■ SELECTED TEXT ■
=-=-=

The department still had confidence in me, said there seemed to be a personality conflict, decided I should take a last exam from someone else. I was drained, wiped out. But I had to take it two weeks from that day, December 15. Unable to concentrate, tho it was a fair, actually easy exam, I slammed out of the room onto Central Avenue, without a coat, hoped, I think, I’d get hit by a car.
I wanted to get a Ph.D. so I could write and then wrote because I didn’t get one. When I cleared out my desk in the English Annex, the hundred pages on Wyatt had disappeared. I should thank some of the department for pushing me, finally, to write. But for years I couldn’t go near the university. The first time I did, nervously, to a party, I got a flat tire in the lot and then, somehow, managed to be in the elevator when it got stuck. Stuck with me was Dr. Le Comte. Many of the professors could recognize themselves in some prose pieces in an upcoming book from Applezaba, Doctors. As I left, to be nice one man said, “Well, why don’t you just have a baby.”

=-=-=

■ ENTRIES PROVIDED ■
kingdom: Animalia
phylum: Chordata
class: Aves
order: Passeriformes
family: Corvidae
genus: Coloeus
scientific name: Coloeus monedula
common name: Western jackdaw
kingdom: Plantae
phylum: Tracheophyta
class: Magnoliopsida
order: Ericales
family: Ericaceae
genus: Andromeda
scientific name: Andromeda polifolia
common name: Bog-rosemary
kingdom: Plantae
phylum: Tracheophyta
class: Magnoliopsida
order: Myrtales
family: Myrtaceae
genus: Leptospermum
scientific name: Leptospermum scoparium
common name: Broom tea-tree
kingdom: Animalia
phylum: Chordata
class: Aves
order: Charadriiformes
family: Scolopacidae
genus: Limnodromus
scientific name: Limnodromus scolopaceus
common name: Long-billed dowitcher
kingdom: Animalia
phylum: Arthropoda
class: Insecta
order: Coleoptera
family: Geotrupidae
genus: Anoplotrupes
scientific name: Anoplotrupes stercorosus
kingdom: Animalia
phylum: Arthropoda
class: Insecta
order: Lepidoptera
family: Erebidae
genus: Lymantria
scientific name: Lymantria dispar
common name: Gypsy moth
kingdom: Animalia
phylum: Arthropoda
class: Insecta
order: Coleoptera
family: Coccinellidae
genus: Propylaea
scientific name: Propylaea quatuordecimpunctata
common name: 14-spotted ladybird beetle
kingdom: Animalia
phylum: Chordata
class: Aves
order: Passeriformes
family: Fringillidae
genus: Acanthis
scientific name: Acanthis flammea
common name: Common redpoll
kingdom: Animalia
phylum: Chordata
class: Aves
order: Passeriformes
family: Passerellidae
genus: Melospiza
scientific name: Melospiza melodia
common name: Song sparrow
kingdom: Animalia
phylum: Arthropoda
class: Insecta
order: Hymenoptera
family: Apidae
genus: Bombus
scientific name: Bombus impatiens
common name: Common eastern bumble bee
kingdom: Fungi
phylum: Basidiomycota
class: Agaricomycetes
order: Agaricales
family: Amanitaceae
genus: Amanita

=-=-=

■ ACTIONS TO TAKE ■
1. Convert the part of the records that opens with the line containing "family: Geotrupidae" and runs through the end of the records into a two-column CSV with the columns rank and name. Give one row per line, with each field in quotes and any line breaks replaced by spaces.
2. Pick up the account of leaving graduate school after its last sentence and keep writing.

■ WRITTEN RESPONSES ■
1.
rank,name
"family:","Geotrupidae"
"genus:","Anoplotrupes"
"scientific name:","Anoplotrupes stercorosus"
"kingdom:","Animalia"
"phylum:","Arthropoda"
"class:","Insecta"
"order:","Lepidoptera"
"family:","Erebidae"
"genus:","Lymantria"
"scientific name:","Lymantria dispar"
"common name:","Gypsy moth"
"kingdom:","Animalia"
"phylum:","Arthropoda"
"class:","Insecta"
"order:","Coleoptera"
"family:","Coccinellidae"
"genus:","Propylaea"
"scientific name:","Propylaea quatuordecimpunctata"
"common name:","14-spotted ladybird beetle"
"kingdom:","Animalia"
"phylum:","Chordata"
"class:","Aves"
"order:","Passeriformes"
"family:","Fringillidae"
"genus:","Acanthis"
"scientific name:","Acanthis flammea"
"common name:","Common redpoll"
"kingdom:","Animalia"
"phylum:","Chordata"
"class:","Aves"
"order:","Passeriformes"
"family:","Passerellidae"
"genus:","Melospiza"
"scientific name:","Melospiza melodia"
"common name:","Song sparrow"
"kingdom:","Animalia"
"phylum:","Arthropoda"
"class:","Insecta"
"order:","Hymenoptera"
"family:","Apidae"
"genus:","Bombus"
"scientific name:","Bombus impatiens"
"common name:","Common eastern bumble bee"
"kingdom:","Fungi"
"phylum:","Basidiomycota"
"class:","Agaricomycetes"
"order:","Agaricales"
"family:","Amanitaceae"
"genus:","Amanita"

2.
First I wrote on yellow lined paper, folded into four pieces and put into a red bag. When the bag was filled, I typed them up, threw many of the handwritten manuscripts away. Except for poems in books, I have only some carbons of the first few years I wrote. Most were sold and are in the archives at the University of Texas at Austin. Each week I discovered a new poet; like a drug addict I’d float high on that. Or a new magazine. I planted red tulips, watched tumbleweed blow toward the house, watched blood maples turn fire. Maybe the women in poems running into and disappearing in trees, the Daphne images so prevalent, come from leaning against the glass, feeling the branches move nearer.
Probably as important to me as Frost’s encouraging words was a
review of this book in Works, an
issue that first had an article from Blazek, the publisher of Open Skull Press,
saying he wanted “poetry that is dangerous.” That would by itself
have pleased me. But it was the review, by John Hopper, who said, “The
most exciting poems published by any of the presses I covered were in Lyn
Lifshin’s Why Is the House
Dissolving? There is an unmistakable-and yet
undisguised-femininity at work here that reminds of Sylvia Plath and yet stands
very much on its own gorgeous legs. There is not the mordant urgency of
the Ariel poems,
that despair so often overpowering, but encountering the woman alone generates
such touching felicities I was sorry the poems ran out so soon.” He closed
saying, “I do not know what attempt the established houses make to scan
small press poets, but here is an excellent example of a fine strong voice
whose book, the reverse title page tells us is ‘published in a limited edition
of roughly five hundred copies.’ I know nothing of Miss Lifshin’s attitudes
toward making it in the Big Time, but somebody with international distribution
has a real obligation to give her a lot of bread and a wider audience. She well
deserves it” (Works 11,
no. 1, spring 1969). The review made me show people the book. Before I hadn’t.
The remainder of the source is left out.